Second, the length of the audio fragment matters. Short recordings are harder to analyze – artifacts accumulate over time. If you have a choice between a 3-second and a 10-second fragment to analyze, choose the longer one.
Third, be especially careful with audio that has undergone multiple stages of processing. «Laundered» deepfakes are a serious threat that requires additional verification by other methods.
Fourth, technology evolves quickly. A system that worked great six months ago might be outdated today. You need to constantly update your training data and retrain your models.
Looking to the Future
Our research has shown that a properly built system can achieve high accuracy in detecting audio deepfakes, but absolute protection does not exist. It is a constant race between offense and defense.
The next steps for development that I foresee are:
Specialization by attack type: different systems for different use cases. A detector for bank calls will be configured differently than a system for verifying recordings in court.
Integration with other modalities: combining audio analysis with video, text, and metadata. A fake often gives itself away not only by its sound but also by its context.
Adaptive learning: systems that learn on the fly, automatically adapting to new types of attacks.
Better «laundering» methods: yes, this sounds paradoxical, but to defend against laundered deepfakes, you need to better understand how they are created.
Conclusion
The fight against audio deepfakes is not just a technical challenge but also a matter of trust in the digital age. Our research showed that a multilingual approach and a variety of training data provide a significant advantage in this fight.

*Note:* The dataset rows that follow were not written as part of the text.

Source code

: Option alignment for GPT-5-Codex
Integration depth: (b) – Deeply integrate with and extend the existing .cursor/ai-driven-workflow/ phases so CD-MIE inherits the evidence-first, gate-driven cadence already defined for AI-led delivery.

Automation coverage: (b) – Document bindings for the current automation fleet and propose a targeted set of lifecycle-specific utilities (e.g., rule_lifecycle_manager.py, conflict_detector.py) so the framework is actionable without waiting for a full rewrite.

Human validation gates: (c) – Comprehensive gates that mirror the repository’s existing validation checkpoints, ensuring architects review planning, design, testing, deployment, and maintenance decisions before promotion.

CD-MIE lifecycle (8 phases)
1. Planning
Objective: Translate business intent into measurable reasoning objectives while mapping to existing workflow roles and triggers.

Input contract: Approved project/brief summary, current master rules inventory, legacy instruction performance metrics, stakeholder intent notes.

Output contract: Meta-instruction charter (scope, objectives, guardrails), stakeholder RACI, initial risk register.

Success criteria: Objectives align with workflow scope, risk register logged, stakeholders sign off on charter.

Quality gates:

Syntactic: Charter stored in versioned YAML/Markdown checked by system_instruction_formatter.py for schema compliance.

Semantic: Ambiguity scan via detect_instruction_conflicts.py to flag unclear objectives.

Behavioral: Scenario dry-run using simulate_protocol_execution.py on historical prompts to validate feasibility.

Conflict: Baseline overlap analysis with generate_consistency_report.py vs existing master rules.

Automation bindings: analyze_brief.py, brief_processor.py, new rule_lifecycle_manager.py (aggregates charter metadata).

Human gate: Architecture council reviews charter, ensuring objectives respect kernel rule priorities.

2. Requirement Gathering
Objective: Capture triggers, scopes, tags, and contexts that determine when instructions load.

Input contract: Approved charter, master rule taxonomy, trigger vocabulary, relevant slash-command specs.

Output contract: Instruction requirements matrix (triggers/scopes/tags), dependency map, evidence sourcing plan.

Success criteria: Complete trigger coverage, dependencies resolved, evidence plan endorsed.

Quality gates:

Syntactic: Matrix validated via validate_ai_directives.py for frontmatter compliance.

We have achieved good results – second place in an international competition and a four-fold reduction in errors on real-world data. But this is just the beginning. Speech synthesis technologies are evolving, and our defense methods must evolve with them.
Ultimately, the goal is not to create absolute protection – that's impossible. The goal is to make the creation of convincing fakes so difficult and expensive that most malicious actors will choose to abandon the idea. And judging by our results, we are moving in the right direction.
As they say in my profession: the best system is one that works not only in the lab but also in the real world. And our system has already proven its effectiveness in the most challenging conditions.